Por Raul Jungmann Estive reunido com o presidente Hugo Chávez no palácio presidencial de Miraflores por três horas e meia em 2000, a seu pedido, para falar sobre a reforma agrária no Brasil, quando era ministro do governo Fernando Henrique.

Voltei a estar com Chávez tempos depois, na inauguração do linhão de Guri, que levou energia a Boa Vista, em Roraima.

Me recordo que ele estava ao lado de Fidel Castro, então completando 75 anos naquele dia.

Recentemente, em novembro de 2009, retornei à Venezuela, aonde me reuni com ministros, parlamentares, jornalistas e acadêmicos.

Na ocasião, coordenava uma missão externa da Câmara dos Deputados, que também visitou o Equador e a Colômbia, quando estivemos com os presidentes Rafael Correa e Álvaro Uribe.

O objetivo da missão era tratar do uso de bases militares colombianas pelos EUA, tema que deflagrou uma crise regional que envolveu o Brasil. À época que o encontrei pela primeira vez, Chávez ainda não tinha sido salvo pelo governo FHC quando, em dezembro de 2002, enviamos um navio de combustível que furou o bloqueio dos grevistas da PDVSA, a petroleira venezuelana, que o ameaçava com um colapso dos transportes.

Depois desse episódio, a oposição desfechou um golpe, como ele mesmo tentara em 1992, fechou o Congresso venezuelano e o mandou preso para uma ilha oceânica.

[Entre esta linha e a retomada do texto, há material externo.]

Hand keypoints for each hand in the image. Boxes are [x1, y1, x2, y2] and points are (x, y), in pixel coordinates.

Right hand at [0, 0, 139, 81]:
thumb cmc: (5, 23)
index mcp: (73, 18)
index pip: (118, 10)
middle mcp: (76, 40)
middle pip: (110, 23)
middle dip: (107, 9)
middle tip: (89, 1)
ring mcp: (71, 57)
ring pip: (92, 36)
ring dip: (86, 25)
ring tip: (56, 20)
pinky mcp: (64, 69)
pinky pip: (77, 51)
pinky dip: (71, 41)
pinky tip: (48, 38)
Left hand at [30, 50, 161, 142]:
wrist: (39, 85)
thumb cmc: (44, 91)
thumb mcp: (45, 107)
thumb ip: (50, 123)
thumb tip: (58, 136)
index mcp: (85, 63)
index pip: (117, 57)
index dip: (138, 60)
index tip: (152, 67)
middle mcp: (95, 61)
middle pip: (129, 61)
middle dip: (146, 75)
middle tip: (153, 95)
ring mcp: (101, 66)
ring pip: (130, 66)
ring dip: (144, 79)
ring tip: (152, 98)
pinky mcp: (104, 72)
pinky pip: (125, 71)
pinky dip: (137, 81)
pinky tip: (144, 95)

De lá, ele saiu dias depois e quebrou a espinha dorsal dos grevistas e oposição.

Esta, num gesto suicida, boicotou as eleições gerais de 2004, abrindo espaço para o predomínio total do presidente Chávez.

O qual, paulatinamente, foi ocupando todas as instâncias e poderes estatais e reformou, ao seu talante, a Constituição.

Em 2010, a oposição, refeita, deve marchar unida nas eleições legislativas que se aproximam e, ao que tudo indica, terá de 40 a 45% dos votos - talvez até mais.

Se isso acontecer, o coronel Hugo Chávez voltará a dividir o estado venezuelano com os que se lhe opõem, perderá o poder de veto que ostenta livremente e o apoio de um Congresso totalmente dócil aos seus mandos e desmandos.

Será o fim do seu poder unipessoal e o retorno de uma alteridade, da existência de um outro, a oposição, essencial para o jogo democrático.

Esse provável retorno ocorre num quadro crítico para Chávez.

A Venezuela teve, em 2009, uma das maiores quedas de PIB das Américas..

O preço do petróleo, do qual o país depende em 80%, caiu a menos da metade com a crise mundial.

Além de faltar água, alimentos e energia, que virtualmente entrou em colapso após a atropelada estatização do setor em 2006.

De quebra, a inflação, já em alta, deve disparar com a maxidesvalorização recente.

E aparentemente, a renúncia do vice-presidente, Ramón Carrizales, um “falcão chavista”, e de sua mulher, ministra do meio ambiente, estaria a indicar que divergências crescentes se dão no núcleo duro do governo.

Este o cenário por trás das últimas medidas do presidente Hugo Chávez, ao fechar seis emissoras de TV, o que levou a confrontos de rua e à morte de estudantes.

Pois, do ponto de vista do governo, tornou-se cada vez mais necessário tolher e cercear as oposições, cuja crítica e discurso mais e mais encontram eco na opinião pública venezuelana.

Conseguirá ele conviver com uma oposição em ascensão e reocupando espaços de poder?

Ou irá transpor a fronteira que o separa, e ao seu governo, de uma ditadura?